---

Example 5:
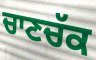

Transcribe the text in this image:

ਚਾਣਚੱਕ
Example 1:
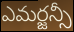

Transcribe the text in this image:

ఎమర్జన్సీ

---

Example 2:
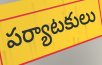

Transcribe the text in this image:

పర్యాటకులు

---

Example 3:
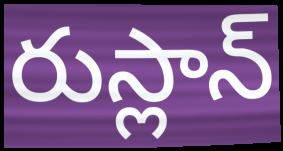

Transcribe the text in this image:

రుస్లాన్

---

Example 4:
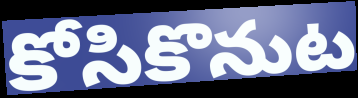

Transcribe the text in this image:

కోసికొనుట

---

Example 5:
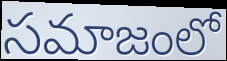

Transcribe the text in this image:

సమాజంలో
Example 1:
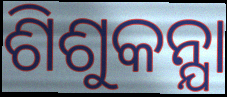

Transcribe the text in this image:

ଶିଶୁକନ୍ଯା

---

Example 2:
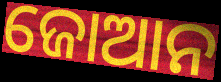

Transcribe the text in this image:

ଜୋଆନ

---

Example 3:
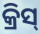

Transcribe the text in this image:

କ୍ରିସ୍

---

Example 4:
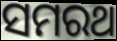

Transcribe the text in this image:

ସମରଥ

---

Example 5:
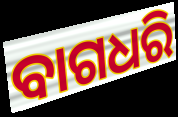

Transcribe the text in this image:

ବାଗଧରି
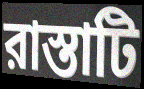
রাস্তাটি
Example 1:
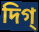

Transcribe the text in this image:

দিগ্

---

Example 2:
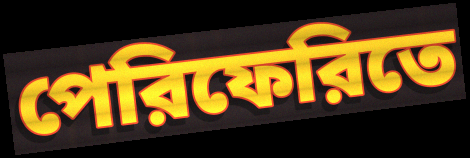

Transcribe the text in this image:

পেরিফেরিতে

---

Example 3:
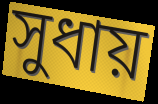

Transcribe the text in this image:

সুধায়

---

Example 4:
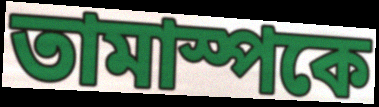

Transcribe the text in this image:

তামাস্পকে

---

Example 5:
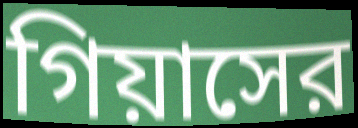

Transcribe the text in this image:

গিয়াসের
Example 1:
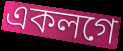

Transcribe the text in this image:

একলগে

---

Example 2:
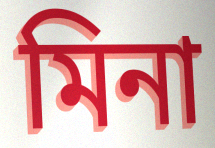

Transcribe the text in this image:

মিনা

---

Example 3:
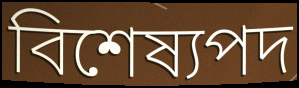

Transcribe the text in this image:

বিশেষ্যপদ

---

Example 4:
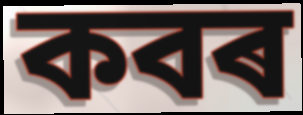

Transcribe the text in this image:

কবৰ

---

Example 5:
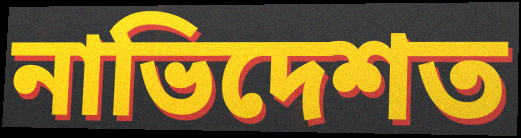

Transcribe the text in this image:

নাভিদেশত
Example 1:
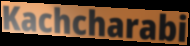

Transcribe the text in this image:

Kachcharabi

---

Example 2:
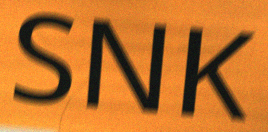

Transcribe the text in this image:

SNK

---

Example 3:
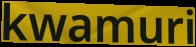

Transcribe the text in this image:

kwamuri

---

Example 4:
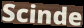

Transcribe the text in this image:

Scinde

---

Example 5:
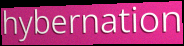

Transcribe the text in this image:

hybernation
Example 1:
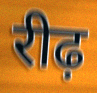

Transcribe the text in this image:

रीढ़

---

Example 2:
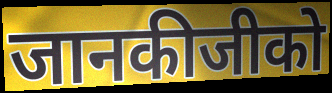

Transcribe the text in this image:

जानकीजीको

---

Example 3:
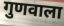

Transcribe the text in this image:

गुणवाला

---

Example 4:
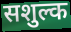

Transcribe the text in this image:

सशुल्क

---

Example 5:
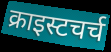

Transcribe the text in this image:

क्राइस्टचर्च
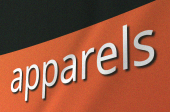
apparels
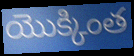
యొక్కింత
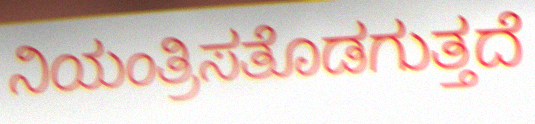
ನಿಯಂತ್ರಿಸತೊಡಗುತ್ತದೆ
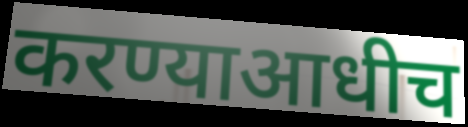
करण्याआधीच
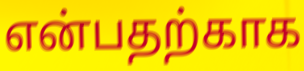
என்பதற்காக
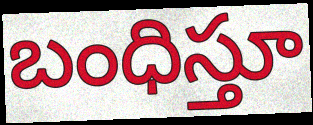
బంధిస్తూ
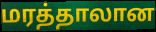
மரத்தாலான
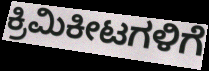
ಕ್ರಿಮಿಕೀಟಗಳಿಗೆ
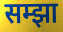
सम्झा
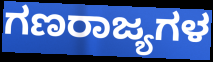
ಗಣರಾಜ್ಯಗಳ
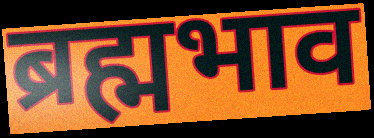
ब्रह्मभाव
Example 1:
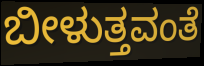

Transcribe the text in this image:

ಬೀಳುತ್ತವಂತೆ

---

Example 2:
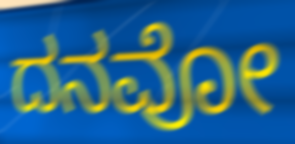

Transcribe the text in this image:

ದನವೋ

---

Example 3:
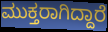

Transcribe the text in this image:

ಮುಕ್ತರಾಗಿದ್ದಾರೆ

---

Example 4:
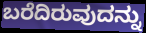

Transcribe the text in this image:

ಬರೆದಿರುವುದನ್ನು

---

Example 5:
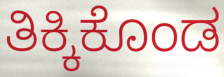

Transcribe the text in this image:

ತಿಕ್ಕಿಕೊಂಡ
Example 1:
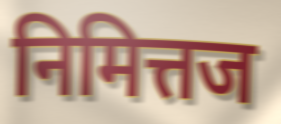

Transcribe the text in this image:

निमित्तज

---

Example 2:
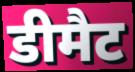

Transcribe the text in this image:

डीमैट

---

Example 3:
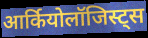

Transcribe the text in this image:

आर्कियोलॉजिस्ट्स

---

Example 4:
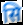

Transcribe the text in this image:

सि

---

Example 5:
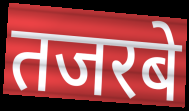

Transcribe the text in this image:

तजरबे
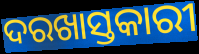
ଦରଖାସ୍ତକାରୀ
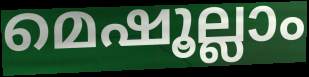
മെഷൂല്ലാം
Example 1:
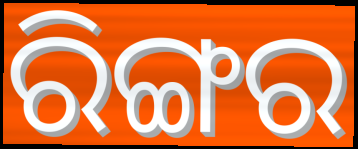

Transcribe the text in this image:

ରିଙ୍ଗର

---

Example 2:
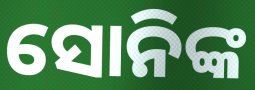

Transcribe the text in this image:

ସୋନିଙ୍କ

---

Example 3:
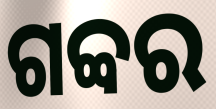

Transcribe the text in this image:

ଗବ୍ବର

> **Task item**
The answer must match the entries above line for line, with the pictures dropped.

> **Task solution**
---

Example 5:

Transcribe the text in this image:

ਚਾਣਚੱਕ
Example 1:

Transcribe the text in this image:

ఎమర్జన్సీ

---

Example 2:

Transcribe the text in this image:

పర్యాటకులు

---

Example 3:

Transcribe the text in this image:

రుస్లాన్

---

Example 4:

Transcribe the text in this image:

కోసికొనుట

---

Example 5:

Transcribe the text in this image:

సమాజంలో
Example 1:

Transcribe the text in this image:

ଶିଶୁକନ୍ଯା

---

Example 2:

Transcribe the text in this image:

ଜୋଆନ

---

Example 3:

Transcribe the text in this image:

କ୍ରିସ୍

---

Example 4:

Transcribe the text in this image:

ସମରଥ

---

Example 5:

Transcribe the text in this image:

ବାଗଧରି
রাস্তাটি
Example 1:

Transcribe the text in this image:

দিগ্

---

Example 2:

Transcribe the text in this image:

পেরিফেরিতে

---

Example 3:

Transcribe the text in this image:

সুধায়

---

Example 4:

Transcribe the text in this image:

তামাস্পকে

---

Example 5:

Transcribe the text in this image:

গিয়াসের
Example 1:

Transcribe the text in this image:

একলগে

---

Example 2:

Transcribe the text in this image:

মিনা

---

Example 3:

Transcribe the text in this image:

বিশেষ্যপদ

---

Example 4:

Transcribe the text in this image:

কবৰ

---

Example 5:

Transcribe the text in this image:

নাভিদেশত
Example 1:

Transcribe the text in this image:

Kachcharabi

---

Example 2:

Transcribe the text in this image:

SNK

---

Example 3:

Transcribe the text in this image:

kwamuri

---

Example 4:

Transcribe the text in this image:

Scinde

---

Example 5:

Transcribe the text in this image:

hybernation
Example 1:

Transcribe the text in this image:

रीढ़

---

Example 2:

Transcribe the text in this image:

जानकीजीको

---

Example 3:

Transcribe the text in this image:

गुणवाला

---

Example 4:

Transcribe the text in this image:

सशुल्क

---

Example 5:

Transcribe the text in this image:

क्राइस्टचर्च
apparels
యొక్కింత
ನಿಯಂತ್ರಿಸತೊಡಗುತ್ತದೆ
करण्याआधीच
என்பதற்காக
బంధిస్తూ
மரத்தாலான
ಕ್ರಿಮಿಕೀಟಗಳಿಗೆ
सम्झा
ಗಣರಾಜ್ಯಗಳ
ब्रह्मभाव
Example 1:

Transcribe the text in this image:

ಬೀಳುತ್ತವಂತೆ

---

Example 2:

Transcribe the text in this image:

ದನವೋ

---

Example 3:

Transcribe the text in this image:

ಮುಕ್ತರಾಗಿದ್ದಾರೆ

---

Example 4:

Transcribe the text in this image:

ಬರೆದಿರುವುದನ್ನು

---

Example 5:

Transcribe the text in this image:

ತಿಕ್ಕಿಕೊಂಡ
Example 1:

Transcribe the text in this image:

निमित्तज

---

Example 2:

Transcribe the text in this image:

डीमैट

---

Example 3:

Transcribe the text in this image:

आर्कियोलॉजिस्ट्स

---

Example 4:

Transcribe the text in this image:

सि

---

Example 5:

Transcribe the text in this image:

तजरबे
ଦରଖାସ୍ତକାରୀ
മെഷൂല്ലാം
Example 1:

Transcribe the text in this image:

ରିଙ୍ଗର

---

Example 2:

Transcribe the text in this image:

ସୋନିଙ୍କ

---

Example 3:

Transcribe the text in this image:

ଗବ୍ବର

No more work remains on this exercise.